I agree with @MissLucyEyelesbarrow
It's not just that the GMC aren't askign for it. It's that each decision feeds into the next. The panel will clearly listen closely to all the submissions, but equally by now they will have a pretty shrewd idea of the likely destination.
In the impairment decision they clearly say that the conduct is remediable. That insight - albeit currently inadequate insight - is developing. How it's written is pointing towards a sanction which allows the Doctor the opportunity to remediate and to return to practice.
Whether he takes that opportunity is clearly in his hands.

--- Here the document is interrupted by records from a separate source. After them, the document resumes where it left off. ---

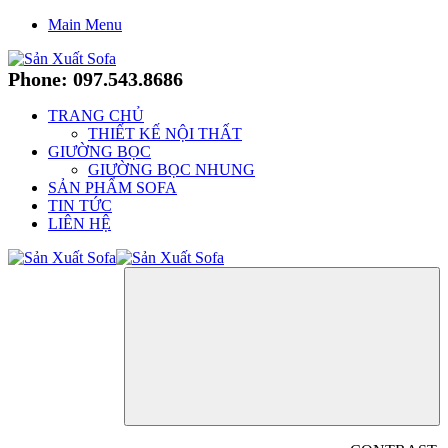
Main Menu
Phone: 097.543.8686
TRANG CHỦ
THIẾT KẾ NỘI THẤT
GIƯỜNG BỌC
GIƯỜNG BỌC NHUNG
SẢN PHẨM SOFA
TIN TỨC
LIÊN HỆ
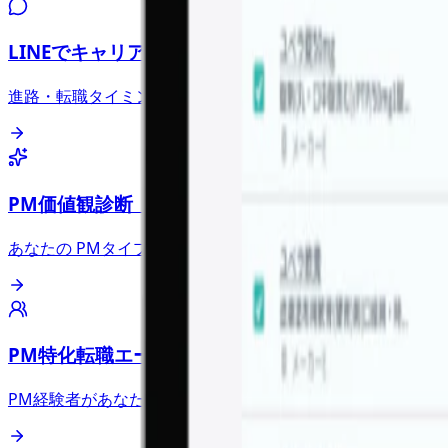
LINEでキャリア相談
進路・転職タイミング・PMタイプの活かし方を気軽に相談
PM価値観診断（5分）
あなたの PMタイプと向いている環境がわかる
PM特化転職エージェント
PM経験者があなたに合う求人を提案、入社後は先輩PMが半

The rules are that the panel aren't there to punish. Their job is to protect patients, to promote and maintain proper standards, and to maintain the reputation of the profession. They are required to impose the least restrictive sanction that does all those things. They aren't allowed to erase if suspension is good enough.
If you asked me to write a theoretical determination with an erasure outcome then I could. I would be saying things like, "The panel considers that behavioural failings are very difficult to remedy and may reveal a deep seated attitudinal problem which is fundamentally incompatible with being in the profession. The panel were particularly concerned with the Vice article, which revealed an overwhelming lack of insight into the seriousness of your conduct and contempt for the role of the regulator." That would be pushing towards a conclusion that only erasure would do.
They haven't written that way.
Bottom line is they wouldn't have written the impairment decision in the way they have if they thought erasure was the inevitable outcome. Sure, something might have come up at stage 3 which then led that way (part of the art of writing these things is not boxing yourself into a cover) but it doesn't see to be like it has. So I just can't see that that outcome is in any way likely.